E questo vale dunque anche per il consumatore consapevole. A questo proposito ci parla di un progetto che ha in mente e che sicuramente verrà realizzato, come ogni idea che ha avuto, sprattutto per la sua capacità di svolgere una vera e propria funzione enzimatica tra diverse persone e le loro diverse energie – “il capitale delle relazioni” lo chiama lui, citando un libro che ha scritto anni fa a venti mani. Si tratta di un treno per le arancie. Un treno vero e proprio, coi vagoni e la locomotiva – ci dice disegnandocelo in aria con le mani – che raccoglierà le arancie del sud per portarle direttamente ai Gruppi di Acquisto Solidale di ogni città.

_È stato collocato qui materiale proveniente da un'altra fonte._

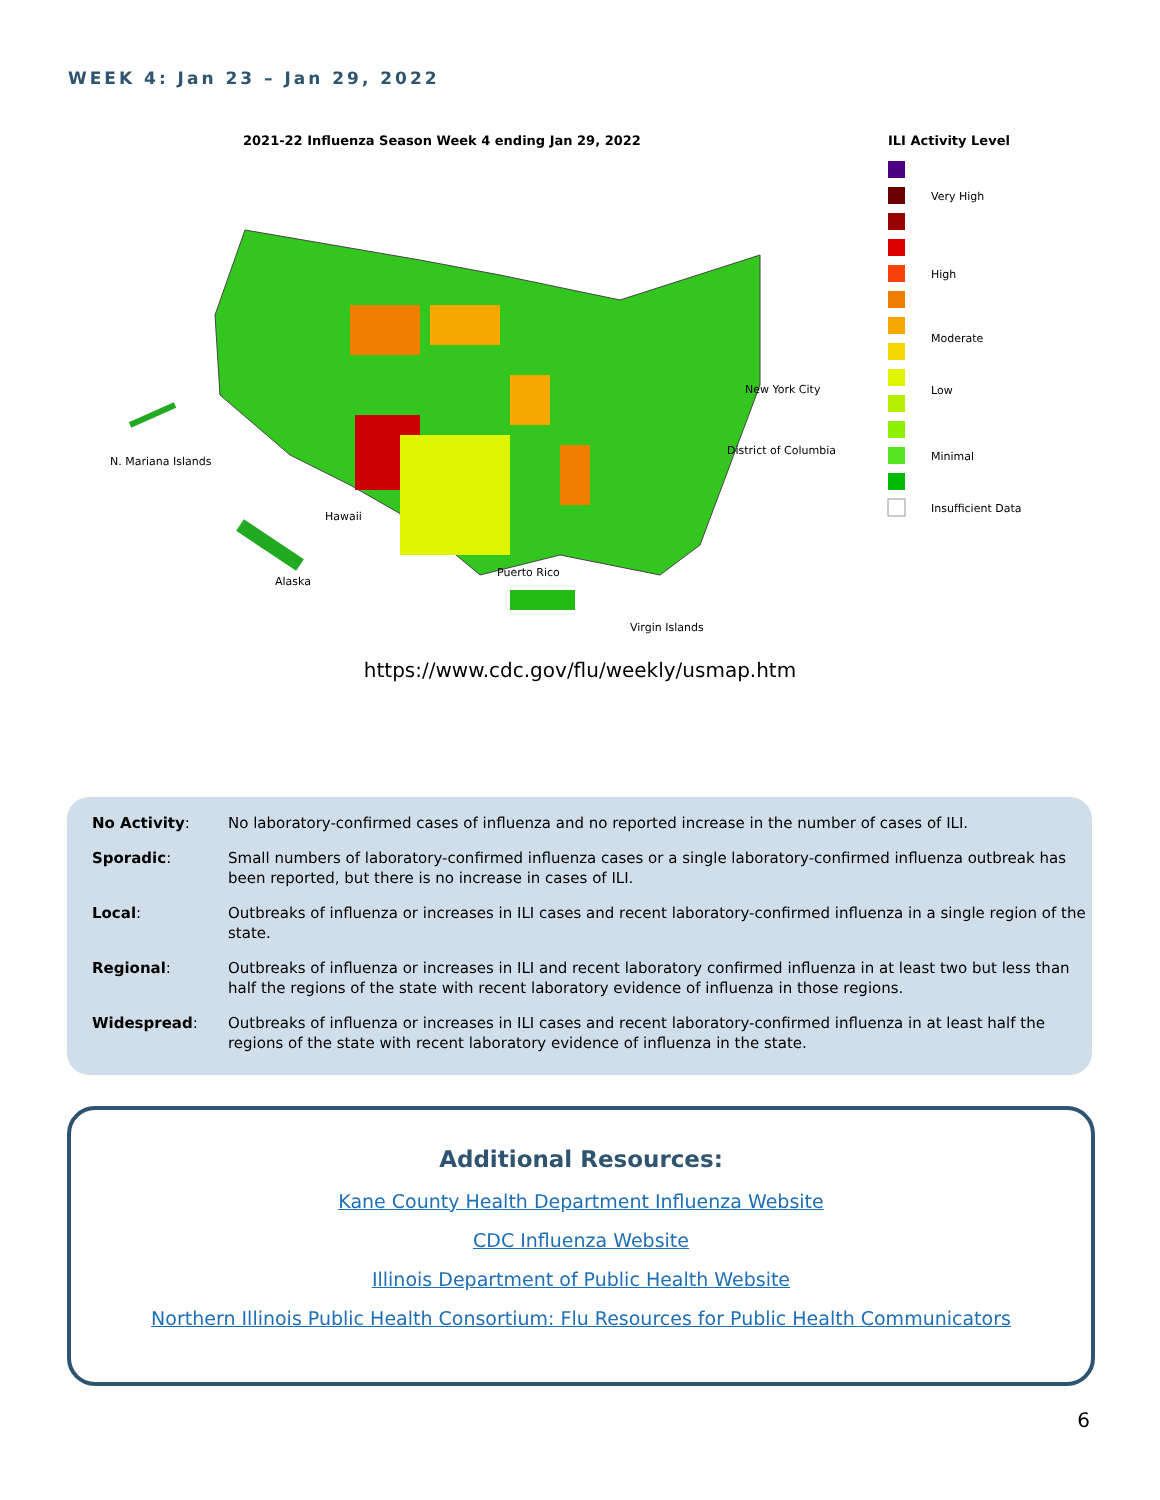WEEK 4: Jan 23 – Jan 29, 2022
2021-22 Influenza Season Week 4 ending Jan 29, 2022
N. Mariana Islands
Hawaii
Alaska
Puerto Rico
Virgin Islands
New York City
District of Columbia
ILI Activity Level
Very High
High
Moderate
Low
Minimal
Insufficient Data
https://www.cdc.gov/flu/weekly/usmap.htm
| No Activity : | No laboratory-confirmed cases of influenza and no reported increase in the number of cases of ILI. |
| Sporadic : | Small numbers of laboratory-confirmed influenza cases or a single laboratory-confirmed influenza outbreak has been reported, but there is no increase in cases of ILI. |
| Local : | Outbreaks of influenza or increases in ILI cases and recent laboratory-confirmed influenza in a single region of the state. |
| Regional : | Outbreaks of influenza or increases in ILI and recent laboratory confirmed influenza in at least two but less than half the regions of the state with recent laboratory evidence of influenza in those regions. |
| Widespread : | Outbreaks of influenza or increases in ILI cases and recent laboratory-confirmed influenza in at least half the regions of the state with recent laboratory evidence of influenza in the state. |
Additional Resources:
Kane County Health Department Influenza Website
CDC Influenza Website
Illinois Department of Public Health Website
Northern Illinois Public Health Consortium: Flu Resources for Public Health Communicators
6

E’ un pazzo. Un visionario. Una di quelle persone che “getta l’asticella ogni volta più in avanti”, ci aveva spiegato la sera prima Cristiana.
Come quando, anni fa, aveva lanciato la proposta-provocazione di tenere l’annuale riunione dei GAS in Sicilia, spostandola dal territorio che aveva visto nascere queste realtà, ossia il Nord. “Sbarco GAS”, lo chiamó, facendo uscire il mondo dell’acquisto solidale allo scoperto, in piazza, fuori dalla dimensione più raccolta e quasi privata delle riunioni precedentemente svolte. All’inizio lo avevano preso per matto. Poi ha insistito e alla fine è riuscito nell’intento di far fare un passo in avanti al mondo dei GAS, organizzando una grande manifestazione all’aperto. Aveva raggiunto il suo obiettivo: far uscire i GAS dalla realtà di nicchia di cui, ci dice schiettamente, “non ce ne fregava un cazzo”. Ha un piglio sincero e un’indole e una vocazione popolare, democratica, ugualitaria alla cui base stanno di pari passo conoscenze di agronomia e di economia, di politica e di sociologia e un grande senso della poesia e della libertà. “Vengo dai figli dei fiori”, ci spiega. E con quest’ultima frase finiamo per capire tutto.